● **TO-DO ITEM**
Transcribe every line of the records below without changing anything, and omit the pictures from your answer.

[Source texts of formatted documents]

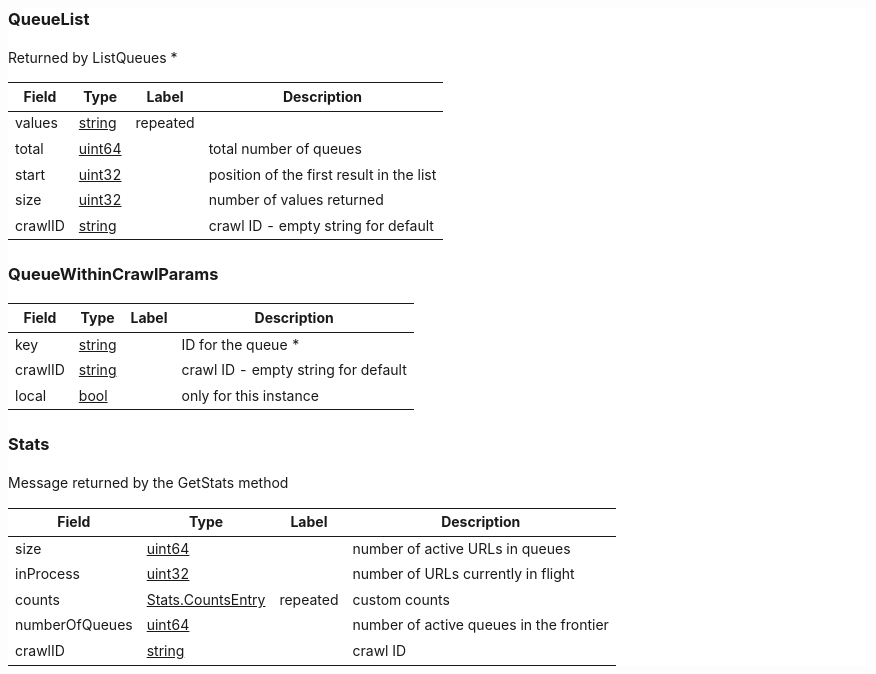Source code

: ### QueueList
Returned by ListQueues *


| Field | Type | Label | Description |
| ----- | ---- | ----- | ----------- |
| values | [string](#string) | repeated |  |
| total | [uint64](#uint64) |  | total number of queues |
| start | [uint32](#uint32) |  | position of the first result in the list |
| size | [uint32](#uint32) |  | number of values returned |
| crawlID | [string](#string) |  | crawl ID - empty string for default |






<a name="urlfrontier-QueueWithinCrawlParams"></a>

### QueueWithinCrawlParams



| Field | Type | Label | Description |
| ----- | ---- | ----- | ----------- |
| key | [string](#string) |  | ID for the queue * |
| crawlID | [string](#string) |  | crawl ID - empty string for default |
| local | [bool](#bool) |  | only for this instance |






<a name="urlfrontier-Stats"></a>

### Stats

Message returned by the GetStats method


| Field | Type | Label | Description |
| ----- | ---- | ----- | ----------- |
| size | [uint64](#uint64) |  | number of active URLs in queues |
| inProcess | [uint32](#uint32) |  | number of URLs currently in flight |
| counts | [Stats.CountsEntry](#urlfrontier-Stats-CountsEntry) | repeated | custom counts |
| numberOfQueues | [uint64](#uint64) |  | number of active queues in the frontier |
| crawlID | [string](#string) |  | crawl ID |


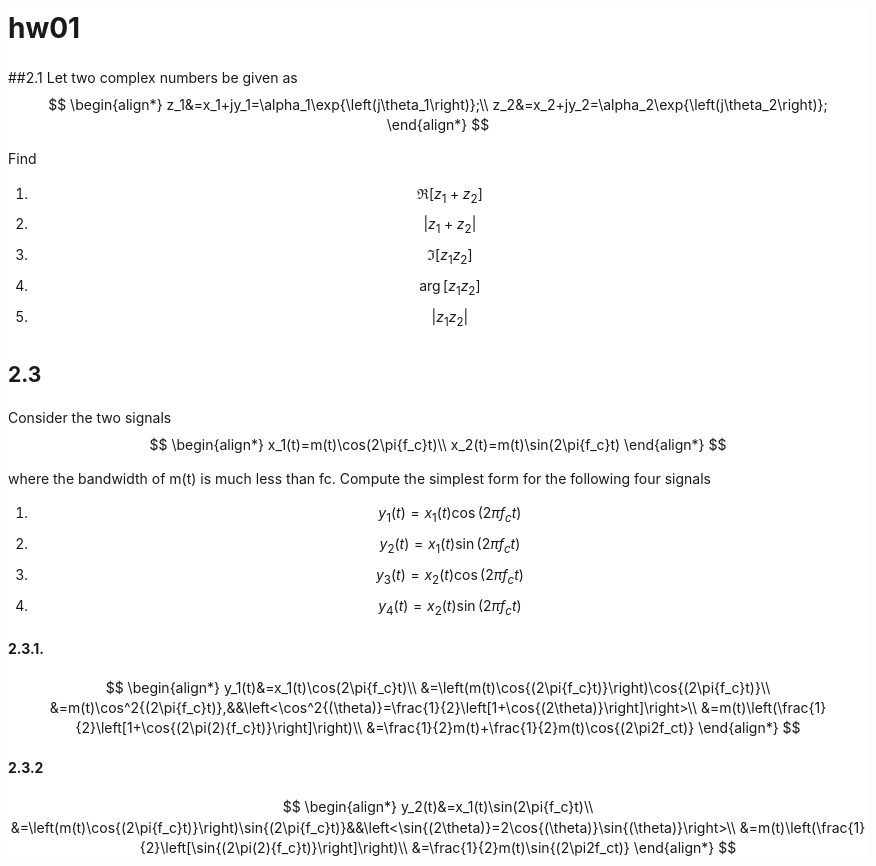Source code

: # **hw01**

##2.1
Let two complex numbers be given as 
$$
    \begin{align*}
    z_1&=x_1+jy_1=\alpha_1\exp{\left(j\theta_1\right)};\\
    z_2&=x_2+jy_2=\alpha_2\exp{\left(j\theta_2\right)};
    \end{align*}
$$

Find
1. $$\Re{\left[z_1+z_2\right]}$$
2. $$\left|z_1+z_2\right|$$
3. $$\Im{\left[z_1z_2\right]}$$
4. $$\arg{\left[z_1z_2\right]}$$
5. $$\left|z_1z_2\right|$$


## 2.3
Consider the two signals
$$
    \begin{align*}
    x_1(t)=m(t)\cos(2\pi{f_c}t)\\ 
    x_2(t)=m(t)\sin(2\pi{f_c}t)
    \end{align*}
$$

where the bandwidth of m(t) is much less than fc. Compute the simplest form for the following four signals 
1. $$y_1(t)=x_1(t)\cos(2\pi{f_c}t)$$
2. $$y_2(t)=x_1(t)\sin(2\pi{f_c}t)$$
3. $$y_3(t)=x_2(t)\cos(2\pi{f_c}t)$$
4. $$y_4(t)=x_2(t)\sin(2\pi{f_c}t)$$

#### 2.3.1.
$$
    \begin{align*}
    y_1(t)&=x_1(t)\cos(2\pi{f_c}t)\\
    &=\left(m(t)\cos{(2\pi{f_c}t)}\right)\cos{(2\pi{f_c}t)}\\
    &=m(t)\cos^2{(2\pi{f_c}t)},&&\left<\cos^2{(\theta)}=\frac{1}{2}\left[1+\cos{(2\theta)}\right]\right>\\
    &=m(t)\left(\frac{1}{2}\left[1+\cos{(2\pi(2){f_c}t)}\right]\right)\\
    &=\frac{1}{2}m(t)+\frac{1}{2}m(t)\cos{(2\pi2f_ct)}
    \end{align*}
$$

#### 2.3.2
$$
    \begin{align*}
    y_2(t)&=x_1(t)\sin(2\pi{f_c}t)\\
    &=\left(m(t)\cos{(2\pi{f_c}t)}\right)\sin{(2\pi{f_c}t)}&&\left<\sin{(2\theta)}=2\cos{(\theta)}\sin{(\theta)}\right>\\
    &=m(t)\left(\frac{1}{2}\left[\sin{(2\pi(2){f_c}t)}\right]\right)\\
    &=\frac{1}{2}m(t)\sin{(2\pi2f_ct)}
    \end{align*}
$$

● **SOLUTION TO THIS PROBLEM**
Source code

: ### QueueList
Returned by ListQueues *


| Field | Type | Label | Description |
| ----- | ---- | ----- | ----------- |
| values | [string](#string) | repeated |  |
| total | [uint64](#uint64) |  | total number of queues |
| start | [uint32](#uint32) |  | position of the first result in the list |
| size | [uint32](#uint32) |  | number of values returned |
| crawlID | [string](#string) |  | crawl ID - empty string for default |






<a name="urlfrontier-QueueWithinCrawlParams"></a>

### QueueWithinCrawlParams



| Field | Type | Label | Description |
| ----- | ---- | ----- | ----------- |
| key | [string](#string) |  | ID for the queue * |
| crawlID | [string](#string) |  | crawl ID - empty string for default |
| local | [bool](#bool) |  | only for this instance |






<a name="urlfrontier-Stats"></a>

### Stats

Message returned by the GetStats method


| Field | Type | Label | Description |
| ----- | ---- | ----- | ----------- |
| size | [uint64](#uint64) |  | number of active URLs in queues |
| inProcess | [uint32](#uint32) |  | number of URLs currently in flight |
| counts | [Stats.CountsEntry](#urlfrontier-Stats-CountsEntry) | repeated | custom counts |
| numberOfQueues | [uint64](#uint64) |  | number of active queues in the frontier |
| crawlID | [string](#string) |  | crawl ID |


Source code

: # **hw01**

##2.1
Let two complex numbers be given as 
$$
    \begin{align*}
    z_1&=x_1+jy_1=\alpha_1\exp{\left(j\theta_1\right)};\\
    z_2&=x_2+jy_2=\alpha_2\exp{\left(j\theta_2\right)};
    \end{align*}
$$

Find
1. $$\Re{\left[z_1+z_2\right]}$$
2. $$\left|z_1+z_2\right|$$
3. $$\Im{\left[z_1z_2\right]}$$
4. $$\arg{\left[z_1z_2\right]}$$
5. $$\left|z_1z_2\right|$$


## 2.3
Consider the two signals
$$
    \begin{align*}
    x_1(t)=m(t)\cos(2\pi{f_c}t)\\ 
    x_2(t)=m(t)\sin(2\pi{f_c}t)
    \end{align*}
$$

where the bandwidth of m(t) is much less than fc. Compute the simplest form for the following four signals 
1. $$y_1(t)=x_1(t)\cos(2\pi{f_c}t)$$
2. $$y_2(t)=x_1(t)\sin(2\pi{f_c}t)$$
3. $$y_3(t)=x_2(t)\cos(2\pi{f_c}t)$$
4. $$y_4(t)=x_2(t)\sin(2\pi{f_c}t)$$

#### 2.3.1.
$$
    \begin{align*}
    y_1(t)&=x_1(t)\cos(2\pi{f_c}t)\\
    &=\left(m(t)\cos{(2\pi{f_c}t)}\right)\cos{(2\pi{f_c}t)}\\
    &=m(t)\cos^2{(2\pi{f_c}t)},&&\left<\cos^2{(\theta)}=\frac{1}{2}\left[1+\cos{(2\theta)}\right]\right>\\
    &=m(t)\left(\frac{1}{2}\left[1+\cos{(2\pi(2){f_c}t)}\right]\right)\\
    &=\frac{1}{2}m(t)+\frac{1}{2}m(t)\cos{(2\pi2f_ct)}
    \end{align*}
$$

#### 2.3.2
$$
    \begin{align*}
    y_2(t)&=x_1(t)\sin(2\pi{f_c}t)\\
    &=\left(m(t)\cos{(2\pi{f_c}t)}\right)\sin{(2\pi{f_c}t)}&&\left<\sin{(2\theta)}=2\cos{(\theta)}\sin{(\theta)}\right>\\
    &=m(t)\left(\frac{1}{2}\left[\sin{(2\pi(2){f_c}t)}\right]\right)\\
    &=\frac{1}{2}m(t)\sin{(2\pi2f_ct)}
    \end{align*}
$$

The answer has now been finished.